• [EXTRACT PROVIDED]:
Just say no

Or why everyone relapses

 

As always, a patient presents to the ER with a dependence on prescription drugs. In the workup of the patient, I found the usual pattern with opiate prescribing. Use over time creates tolerance and starts an increased need for medication. In the current prescribing climate, we want the person to get less, not more opiates, so issues develop when the tolerance hits the point that the existing dosage doesn’t cover the pain.

As a note here, realize that to be on a long-term narcotics prescription people are correctly vetted for need and carefully monitored. Realize that periodically, pills are counted, urine tested, and a database is checked to see if patients are getting prescriptions from anyone other than the provider who deals with the patient’s long-term opiates.

Well, the person had been “cheating” with a friend. A few pills and nothing too bad. Believe me, I had someone completely high on Meth and PCP running around the hospital and clinics naked for 3 hours so, yeah, this was almost a boring assessment, until the wife says he should be inpatient and become “medically detoxed”. When I asked her what she meant, she said he should stay inpatient until he had all the opiates out of his system. Of course, I got the “Nursie look” as I have been told. I asked her what she expected us to do about his pain or long-term maintenance and all I could hear is the machine that goes “ping” in the next room.

This country has a fetish with abstinence. It is enough that often I just want to slap the crap out of people. Look it doesn’t work the way we think…oh just don’t do it, wash our hands, all better. This abstinence approach has a success rate, between 8% and 12%. Seriously? The nearest scholars can figure is a relapse rate of 75% in the first year. This data is based on alcoholics, but the narcotics rates are similar. It is based off a 12-step principle discovered in 1935. From Addiction Centers

 

Step 1: admit powerless over alcohol

Step 2: accept that a higher power, in whatever form, will restore your sanity

Step 3: make a decision to turn your will and life over to a higher power

Step 4: take a moral inventory of yourself

Step 5: admit to a higher power, another human, and yourself the nature of your wrongdoings

Step 6: accept that a higher power will remove your character defects

Step 7: humbly request the higher power remove your shortcomings

Step 8: list people you hurt during your addiction and be willing to make amends

Step 9: make amends to those people unless it would harm them

Step 10: continue to take a personal inventory, and when you’re wrong, admit it

Step 11: use prayer and meditation to connect with the higher power

Step 12: carry the message of AA to other alcoholics and continue to practice the principles of the 12 steps in your daily life2

 

AA and NA members swear this works. The jury is truly out on whether this is the best way. Personally, to deal with an addiction you need to do something that works for you. In the case of opiates, the success rate at one year is right around 50% instead of the dismal 12%. Now, I know I will get screaming messages about how a person was successful on AA or NA…blah blah blah. If they did, I am happy, and this modality was the right treatment program for them. Nursie feels it has less to do with personal responsibility and more about religion. It essentially tells me that you need to “get to church”.

• [EXERCISE DATA]:
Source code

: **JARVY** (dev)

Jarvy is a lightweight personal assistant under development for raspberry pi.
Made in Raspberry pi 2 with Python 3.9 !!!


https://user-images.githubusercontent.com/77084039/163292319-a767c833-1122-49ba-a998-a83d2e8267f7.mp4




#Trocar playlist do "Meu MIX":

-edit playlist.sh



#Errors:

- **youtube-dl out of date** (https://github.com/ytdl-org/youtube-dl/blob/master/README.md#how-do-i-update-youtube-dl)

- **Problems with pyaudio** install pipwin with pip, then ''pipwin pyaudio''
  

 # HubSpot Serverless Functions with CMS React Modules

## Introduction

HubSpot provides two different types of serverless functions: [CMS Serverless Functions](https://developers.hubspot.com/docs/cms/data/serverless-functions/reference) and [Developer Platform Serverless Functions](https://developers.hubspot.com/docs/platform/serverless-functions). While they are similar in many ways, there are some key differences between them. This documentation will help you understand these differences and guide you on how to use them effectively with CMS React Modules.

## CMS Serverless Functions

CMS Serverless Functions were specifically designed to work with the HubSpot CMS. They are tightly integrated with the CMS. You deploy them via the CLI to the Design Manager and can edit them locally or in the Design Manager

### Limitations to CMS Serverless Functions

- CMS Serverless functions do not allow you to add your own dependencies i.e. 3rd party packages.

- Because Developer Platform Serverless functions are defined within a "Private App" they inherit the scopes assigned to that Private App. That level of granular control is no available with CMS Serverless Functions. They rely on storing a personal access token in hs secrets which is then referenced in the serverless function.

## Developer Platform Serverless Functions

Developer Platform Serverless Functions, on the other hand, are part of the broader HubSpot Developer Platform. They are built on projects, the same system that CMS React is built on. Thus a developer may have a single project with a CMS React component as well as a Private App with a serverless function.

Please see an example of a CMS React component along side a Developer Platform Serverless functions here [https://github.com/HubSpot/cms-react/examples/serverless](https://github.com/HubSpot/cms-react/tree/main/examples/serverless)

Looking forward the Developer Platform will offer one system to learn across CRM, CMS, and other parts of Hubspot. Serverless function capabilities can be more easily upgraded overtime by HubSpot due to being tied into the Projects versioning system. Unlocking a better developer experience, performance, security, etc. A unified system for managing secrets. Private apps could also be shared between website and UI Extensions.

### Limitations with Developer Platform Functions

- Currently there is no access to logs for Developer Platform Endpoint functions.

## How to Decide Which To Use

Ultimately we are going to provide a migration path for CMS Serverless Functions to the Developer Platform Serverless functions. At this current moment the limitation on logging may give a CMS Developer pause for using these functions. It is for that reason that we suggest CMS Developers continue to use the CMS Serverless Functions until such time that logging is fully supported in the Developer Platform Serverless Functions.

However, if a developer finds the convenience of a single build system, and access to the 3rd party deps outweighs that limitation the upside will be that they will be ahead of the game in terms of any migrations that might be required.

• [PROBLEM]: Rewrite the part of the essay on relapse that begins at "As a note here, realize" and stops after "patient’s long-term opiates.", replacing "database" with "registry". The lines can be set aside, as nothing here depends on them.

• [OUTPUT]:
As a note here, realize that to be on a long-term narcotics prescription people are correctly vetted for need and carefully monitored. Realize that periodically, pills are counted, urine tested, and a registry is checked to see if patients are getting prescriptions from anyone other than the provider who deals with the patient’s long-term opiates.